--- WRITTEN TASK ---
In the Parsec excerpt below, which combinator sequences two actions while discarding the value of the first argument?

--- SOURCE ---
• • • • •
There are two styles of writing Parsec, one can choose to write with monads or with applicatives.
parseM :: Parser Expr
parseM = do
a <- identifier
char '+'
b <- identifier
return $ Add a b
The same code written with applicatives uses the applicative combinators:
-- | Sequential application.
(<*>) :: f (a -> b) -> f a -> f b
-- | Sequence actions, discarding the value of the first argument.
(*>) :: f a -> f b -> f b
(*>) = liftA2 (const id)
-- | Sequence actions, discarding the value of the second argument.
(<*) :: f a -> f b -> f a
(<*) = liftA2 const
parseA :: Parser Expr
parseA = Add <$> identifier <* char '+' <*> identifier
Now for instance if we want to parse simple lambda expressions we can encode the parser logic as compositions
of these combinators which yield the string parser when evaluated under with the parse
.
• • • • •
--- GIVEN DATA ---
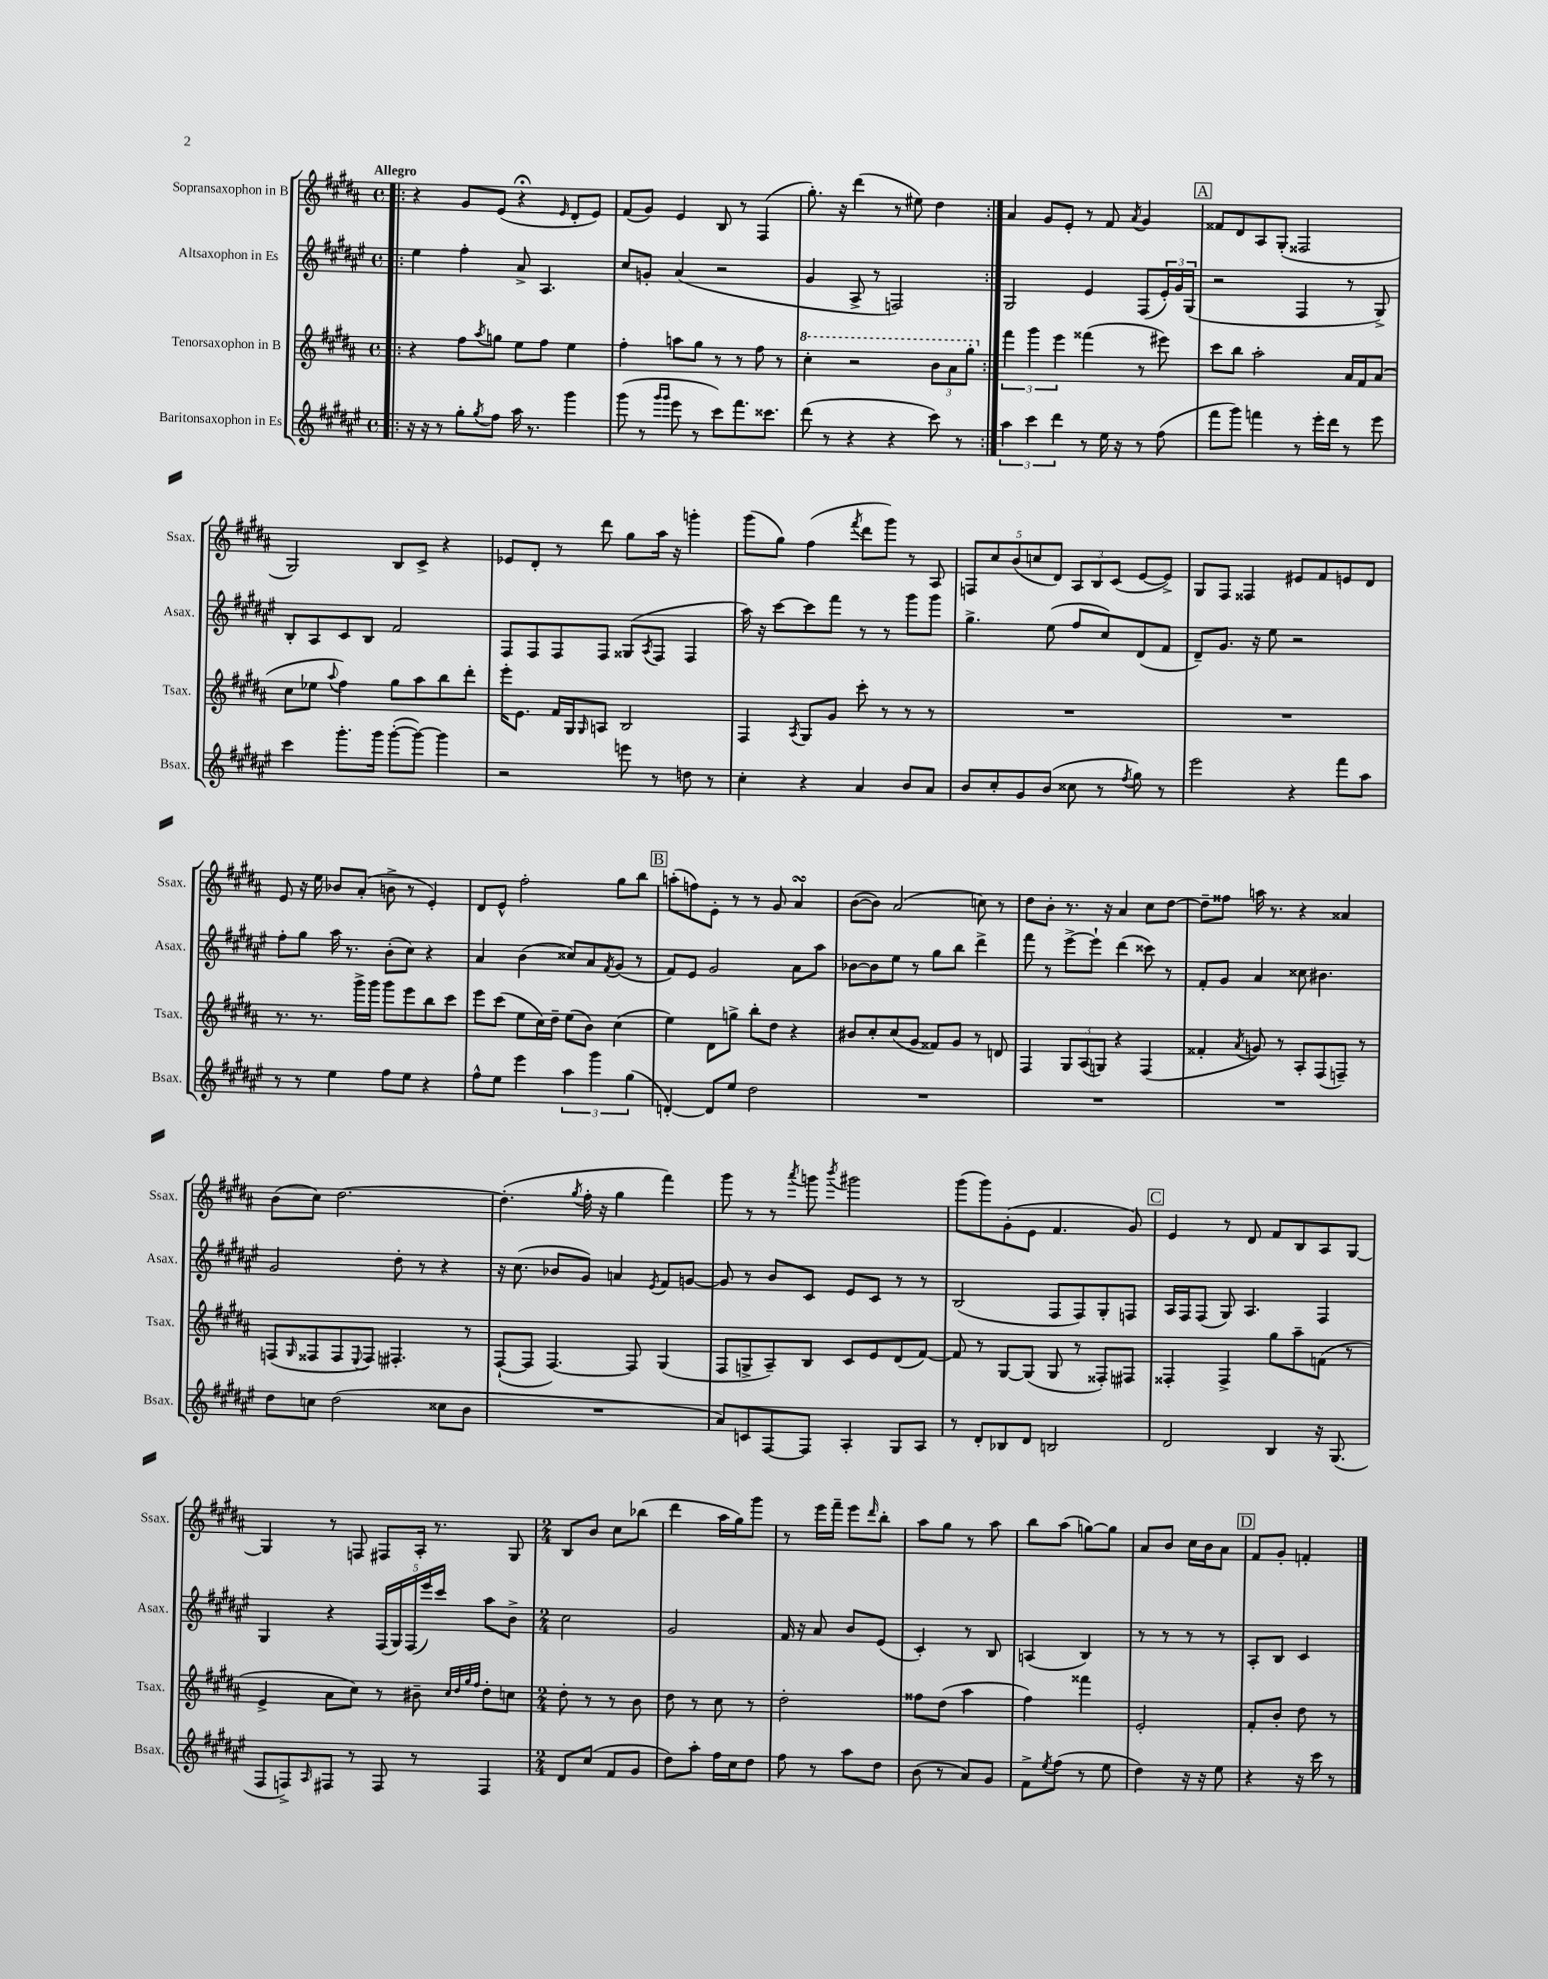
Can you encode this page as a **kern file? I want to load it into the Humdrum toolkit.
• • • • •
--- CORRECT RESPONSE ---
(*>)